Sunday, May 18, 2008

Good Bye Self Help

My forties so far have been just a little bumpy. There have been lots of great things happen and lots of challenges. Sometimes I long for my youth when there was an innocence and a sense of excitement about my future. Life has shifted that. I do appreciate being more socially conscious than I was in my twenties. With the start of my forties I started examining my life more closely. The things that were working, the things that weren't and what I wanted to change. I turned to ready a lot of self-help books. I have read more to many and they kept reshaping my thinking until I wasn't sure what I was thinking anymore. I kept telling myself how I should feel because I had read it.

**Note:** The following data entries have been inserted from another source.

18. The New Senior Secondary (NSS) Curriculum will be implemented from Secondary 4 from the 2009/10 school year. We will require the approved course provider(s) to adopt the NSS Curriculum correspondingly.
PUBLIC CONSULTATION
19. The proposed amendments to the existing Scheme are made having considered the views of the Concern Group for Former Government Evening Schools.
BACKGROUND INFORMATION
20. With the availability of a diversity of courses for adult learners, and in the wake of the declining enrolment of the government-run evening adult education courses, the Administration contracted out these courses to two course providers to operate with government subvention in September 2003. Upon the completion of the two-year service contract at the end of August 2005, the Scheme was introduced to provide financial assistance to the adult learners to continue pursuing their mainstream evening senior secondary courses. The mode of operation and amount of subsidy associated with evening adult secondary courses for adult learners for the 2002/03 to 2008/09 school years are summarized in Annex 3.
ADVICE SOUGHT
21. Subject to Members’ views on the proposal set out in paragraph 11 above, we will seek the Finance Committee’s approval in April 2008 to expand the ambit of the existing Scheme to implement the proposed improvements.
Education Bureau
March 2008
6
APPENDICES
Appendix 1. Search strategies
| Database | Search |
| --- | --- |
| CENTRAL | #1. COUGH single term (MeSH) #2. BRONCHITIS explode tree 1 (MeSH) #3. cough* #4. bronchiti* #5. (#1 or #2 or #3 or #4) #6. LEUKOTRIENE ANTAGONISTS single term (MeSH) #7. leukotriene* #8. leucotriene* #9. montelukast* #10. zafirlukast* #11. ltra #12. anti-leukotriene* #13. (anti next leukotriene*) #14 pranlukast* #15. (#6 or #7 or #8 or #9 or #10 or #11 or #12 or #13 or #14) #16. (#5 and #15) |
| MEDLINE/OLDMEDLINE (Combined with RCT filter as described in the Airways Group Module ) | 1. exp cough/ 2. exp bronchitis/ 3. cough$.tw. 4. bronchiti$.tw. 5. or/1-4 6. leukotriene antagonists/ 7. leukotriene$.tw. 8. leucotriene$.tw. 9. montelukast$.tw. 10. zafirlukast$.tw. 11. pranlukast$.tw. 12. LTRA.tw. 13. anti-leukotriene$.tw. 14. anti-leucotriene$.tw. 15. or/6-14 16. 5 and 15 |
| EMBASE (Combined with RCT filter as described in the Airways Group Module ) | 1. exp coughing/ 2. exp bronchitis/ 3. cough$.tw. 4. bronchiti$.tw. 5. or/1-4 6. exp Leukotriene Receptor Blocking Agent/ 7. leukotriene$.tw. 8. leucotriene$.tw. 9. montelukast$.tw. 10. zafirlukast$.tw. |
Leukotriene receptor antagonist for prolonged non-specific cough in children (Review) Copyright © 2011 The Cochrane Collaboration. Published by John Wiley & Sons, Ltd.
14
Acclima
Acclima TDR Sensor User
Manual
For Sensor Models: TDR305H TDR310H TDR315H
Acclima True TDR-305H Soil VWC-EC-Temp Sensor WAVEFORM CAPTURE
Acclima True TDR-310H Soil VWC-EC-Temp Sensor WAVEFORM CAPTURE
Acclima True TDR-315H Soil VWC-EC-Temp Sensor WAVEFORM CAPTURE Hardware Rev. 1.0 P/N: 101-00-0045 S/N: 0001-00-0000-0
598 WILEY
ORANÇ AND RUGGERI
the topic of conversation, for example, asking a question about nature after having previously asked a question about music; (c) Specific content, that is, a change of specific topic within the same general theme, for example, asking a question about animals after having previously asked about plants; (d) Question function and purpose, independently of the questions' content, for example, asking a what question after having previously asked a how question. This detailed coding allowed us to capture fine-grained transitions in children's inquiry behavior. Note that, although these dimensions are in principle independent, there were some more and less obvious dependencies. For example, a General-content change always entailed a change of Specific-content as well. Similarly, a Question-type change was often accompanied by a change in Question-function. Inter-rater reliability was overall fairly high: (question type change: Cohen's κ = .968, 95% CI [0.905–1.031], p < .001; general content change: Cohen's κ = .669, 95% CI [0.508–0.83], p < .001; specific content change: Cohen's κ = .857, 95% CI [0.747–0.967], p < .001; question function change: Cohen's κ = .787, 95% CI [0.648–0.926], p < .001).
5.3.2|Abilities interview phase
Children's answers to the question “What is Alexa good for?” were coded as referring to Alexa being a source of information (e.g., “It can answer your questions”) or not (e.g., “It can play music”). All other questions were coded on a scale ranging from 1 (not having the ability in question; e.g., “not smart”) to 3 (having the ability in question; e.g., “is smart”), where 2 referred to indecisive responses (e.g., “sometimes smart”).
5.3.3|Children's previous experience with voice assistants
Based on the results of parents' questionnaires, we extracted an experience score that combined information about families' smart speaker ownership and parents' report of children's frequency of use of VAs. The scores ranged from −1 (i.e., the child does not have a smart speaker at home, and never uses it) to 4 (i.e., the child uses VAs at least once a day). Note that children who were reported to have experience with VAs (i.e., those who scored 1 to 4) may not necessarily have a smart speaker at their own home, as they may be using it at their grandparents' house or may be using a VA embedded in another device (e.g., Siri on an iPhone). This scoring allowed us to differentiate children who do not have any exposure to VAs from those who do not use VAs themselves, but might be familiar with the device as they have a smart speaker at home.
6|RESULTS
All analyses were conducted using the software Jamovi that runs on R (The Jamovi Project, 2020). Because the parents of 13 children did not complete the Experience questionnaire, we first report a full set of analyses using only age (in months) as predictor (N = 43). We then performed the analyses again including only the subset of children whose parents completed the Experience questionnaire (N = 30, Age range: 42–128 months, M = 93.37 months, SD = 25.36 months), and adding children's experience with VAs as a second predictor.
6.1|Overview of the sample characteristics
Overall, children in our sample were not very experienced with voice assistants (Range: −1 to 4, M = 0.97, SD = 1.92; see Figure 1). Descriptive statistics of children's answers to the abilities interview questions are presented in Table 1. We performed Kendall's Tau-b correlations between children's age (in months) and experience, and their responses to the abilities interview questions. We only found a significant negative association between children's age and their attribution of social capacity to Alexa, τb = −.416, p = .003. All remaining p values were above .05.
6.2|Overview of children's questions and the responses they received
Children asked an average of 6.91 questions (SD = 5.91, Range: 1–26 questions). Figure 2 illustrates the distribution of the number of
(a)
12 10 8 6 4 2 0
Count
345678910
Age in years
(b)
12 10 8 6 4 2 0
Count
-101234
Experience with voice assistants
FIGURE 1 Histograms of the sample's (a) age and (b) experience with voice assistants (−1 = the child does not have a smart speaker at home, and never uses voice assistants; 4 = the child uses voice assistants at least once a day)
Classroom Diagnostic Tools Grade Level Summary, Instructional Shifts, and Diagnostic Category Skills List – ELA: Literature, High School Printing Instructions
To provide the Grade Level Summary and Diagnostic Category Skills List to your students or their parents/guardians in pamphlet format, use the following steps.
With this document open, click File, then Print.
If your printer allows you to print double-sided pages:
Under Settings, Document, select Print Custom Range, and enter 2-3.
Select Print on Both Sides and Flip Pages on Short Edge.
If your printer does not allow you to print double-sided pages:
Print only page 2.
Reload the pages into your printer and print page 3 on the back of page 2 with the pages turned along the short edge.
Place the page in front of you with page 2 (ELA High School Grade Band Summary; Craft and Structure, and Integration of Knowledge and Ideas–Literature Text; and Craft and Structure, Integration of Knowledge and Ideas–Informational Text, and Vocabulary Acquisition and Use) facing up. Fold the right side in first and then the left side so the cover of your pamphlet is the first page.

Two weeks ago I started a "Yoga Conscious Movement" class that ran for 9 weeks. Part of the course was to read Lousie Hay's "You Can Heal Yourself". I have read the first two chapters. I have now decided to throw out all my self-help books. As long as you are reading self-help books your mind is telling you that there is something wrong with you or something that needs to be fixed. I have decided that I am fine. I am a product of all my experiences and I am impacted by world events that go on around me. I make mistakes and I learn from them. I change and grow daily. I am optimistic about the future. I am fine. Reading for pleasure sounds like so much more fun.

Sunday, March 09, 2008

Spring Is Here

There is only one way to beat this weather and that is too pretend spring is here. On Saturday I dragged myself through the snowstorm for my first pilates lesson. Time to start working on the spring body. Bathing suit season is creeping up like an assasin. I will have abs by that time. I spent today spring cleaning. Bought fresh tulips and placed them throughout my home. The snow can blow and swirl around me but I'll just pretend it is spring. Most of life is about mental attitude.